Mr. Tomas Claramonte filed the lawsuit against Cretaprint in May 2011, prior to EFI's January 2012 acquisition of the innovative ceramic inkjet printer business, alleging that Cretaprint's ceramic digital inkjet printer products infringe his patent. From the outset, EFI and EFI Cretaprint have maintained that, not only are Mr. Tomas Claramonte's infringement claims meritless, but that his patent is invalid.
In a decision issued earlier this month, the Commercial Court in Valencia agreed with EFI, and resoundingly rejected Mr. Tomas Claramonte's infringement claims and declared that his purported invention lacked any inventive step. The appeal period has not yet expired. A court in the UK issued a similar judgment of non-infringement late last summer.
"The court's ruling vindicates what we have maintained all along: that Mr. Tomas Claramonte's lawsuit was baseless and that his patent is invalid," said Bryan Ko, EFI's general counsel. "We will not tolerate meritless claims being filed against us, and we will, as we always have, vigorously defend ourselves and our intellectual property rights."

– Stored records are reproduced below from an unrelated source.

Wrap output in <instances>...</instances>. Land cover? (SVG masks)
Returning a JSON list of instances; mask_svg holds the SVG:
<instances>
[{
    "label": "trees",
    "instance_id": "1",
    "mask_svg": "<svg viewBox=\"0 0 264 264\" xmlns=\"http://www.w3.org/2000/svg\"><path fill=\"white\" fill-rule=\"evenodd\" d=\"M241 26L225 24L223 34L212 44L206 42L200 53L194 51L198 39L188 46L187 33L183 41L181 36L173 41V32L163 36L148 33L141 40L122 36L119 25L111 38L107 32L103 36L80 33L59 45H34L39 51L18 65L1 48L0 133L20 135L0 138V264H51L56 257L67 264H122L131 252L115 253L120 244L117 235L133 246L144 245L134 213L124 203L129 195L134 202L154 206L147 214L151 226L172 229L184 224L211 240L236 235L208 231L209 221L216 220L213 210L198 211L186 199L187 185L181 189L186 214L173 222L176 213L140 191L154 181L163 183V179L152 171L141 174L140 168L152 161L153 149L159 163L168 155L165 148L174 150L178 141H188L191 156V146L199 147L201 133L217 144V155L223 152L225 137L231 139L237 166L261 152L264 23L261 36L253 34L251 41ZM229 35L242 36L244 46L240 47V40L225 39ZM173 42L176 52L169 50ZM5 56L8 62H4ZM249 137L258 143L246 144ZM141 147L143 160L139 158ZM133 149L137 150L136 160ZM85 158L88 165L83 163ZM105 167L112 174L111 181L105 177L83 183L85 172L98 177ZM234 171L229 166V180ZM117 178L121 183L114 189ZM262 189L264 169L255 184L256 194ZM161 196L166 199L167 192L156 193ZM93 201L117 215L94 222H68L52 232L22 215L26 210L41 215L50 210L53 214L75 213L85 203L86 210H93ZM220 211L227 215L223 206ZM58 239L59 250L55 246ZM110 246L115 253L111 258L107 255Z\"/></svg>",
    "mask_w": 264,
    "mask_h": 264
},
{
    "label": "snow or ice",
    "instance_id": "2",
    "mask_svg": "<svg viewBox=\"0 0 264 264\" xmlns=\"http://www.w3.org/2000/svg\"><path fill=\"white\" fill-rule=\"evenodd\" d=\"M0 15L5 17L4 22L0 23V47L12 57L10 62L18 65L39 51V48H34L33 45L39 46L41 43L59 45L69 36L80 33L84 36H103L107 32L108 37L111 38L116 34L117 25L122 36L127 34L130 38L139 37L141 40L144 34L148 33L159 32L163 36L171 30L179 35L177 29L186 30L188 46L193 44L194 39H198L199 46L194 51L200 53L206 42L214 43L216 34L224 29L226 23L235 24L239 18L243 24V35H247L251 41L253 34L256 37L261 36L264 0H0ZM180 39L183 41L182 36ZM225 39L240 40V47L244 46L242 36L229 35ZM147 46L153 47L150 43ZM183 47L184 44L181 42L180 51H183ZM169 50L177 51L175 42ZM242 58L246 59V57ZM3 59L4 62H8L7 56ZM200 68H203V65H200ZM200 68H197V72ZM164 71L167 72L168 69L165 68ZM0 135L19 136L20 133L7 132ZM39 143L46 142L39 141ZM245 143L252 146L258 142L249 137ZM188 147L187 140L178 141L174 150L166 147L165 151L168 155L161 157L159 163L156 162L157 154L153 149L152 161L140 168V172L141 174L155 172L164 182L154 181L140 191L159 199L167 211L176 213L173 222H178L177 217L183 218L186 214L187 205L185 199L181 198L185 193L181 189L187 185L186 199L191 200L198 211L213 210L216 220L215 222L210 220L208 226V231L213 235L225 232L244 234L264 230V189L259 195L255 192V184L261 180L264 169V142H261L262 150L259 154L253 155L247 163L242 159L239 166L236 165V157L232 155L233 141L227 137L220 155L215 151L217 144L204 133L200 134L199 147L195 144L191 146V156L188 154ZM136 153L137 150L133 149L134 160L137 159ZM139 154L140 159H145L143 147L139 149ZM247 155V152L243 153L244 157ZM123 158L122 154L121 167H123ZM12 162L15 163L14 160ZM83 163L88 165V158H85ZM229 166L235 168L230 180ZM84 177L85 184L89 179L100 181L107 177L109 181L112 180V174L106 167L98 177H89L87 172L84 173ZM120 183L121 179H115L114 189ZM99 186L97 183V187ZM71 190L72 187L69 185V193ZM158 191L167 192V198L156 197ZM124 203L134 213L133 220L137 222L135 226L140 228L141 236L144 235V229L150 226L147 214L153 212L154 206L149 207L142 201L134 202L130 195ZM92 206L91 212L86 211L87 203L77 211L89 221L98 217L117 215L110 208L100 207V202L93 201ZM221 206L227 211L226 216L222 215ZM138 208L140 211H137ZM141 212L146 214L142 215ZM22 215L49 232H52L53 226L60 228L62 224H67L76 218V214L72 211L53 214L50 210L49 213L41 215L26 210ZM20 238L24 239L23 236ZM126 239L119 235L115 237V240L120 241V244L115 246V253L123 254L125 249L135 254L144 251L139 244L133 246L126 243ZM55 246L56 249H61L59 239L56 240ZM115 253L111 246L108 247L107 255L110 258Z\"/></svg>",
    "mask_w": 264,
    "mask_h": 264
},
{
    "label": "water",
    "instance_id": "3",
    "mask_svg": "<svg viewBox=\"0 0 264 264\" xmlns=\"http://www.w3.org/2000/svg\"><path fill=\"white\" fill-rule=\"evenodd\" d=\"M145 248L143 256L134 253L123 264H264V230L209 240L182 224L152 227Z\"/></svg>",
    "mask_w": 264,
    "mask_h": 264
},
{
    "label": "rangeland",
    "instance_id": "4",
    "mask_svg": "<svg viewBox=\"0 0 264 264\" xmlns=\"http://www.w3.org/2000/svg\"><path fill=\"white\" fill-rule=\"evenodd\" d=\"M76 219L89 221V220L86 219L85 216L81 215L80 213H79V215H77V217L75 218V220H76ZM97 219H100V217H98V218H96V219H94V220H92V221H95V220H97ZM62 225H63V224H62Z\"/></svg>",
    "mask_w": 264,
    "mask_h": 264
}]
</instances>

"EFI has been a leading innovator in the print industry since our founding, and we acquired Cretaprint based on their demonstrated innovation and success in the ceramic inkjet market," added Ghilad Dziesietnik, EFI's chief technology officer. "The victory confirms EFI Cretaprint's place as a leading innovator in the ceramic inkjet printer market, and we look forward to continuing to bring our innovative customer-focused printing solutions to our customers throughout the world."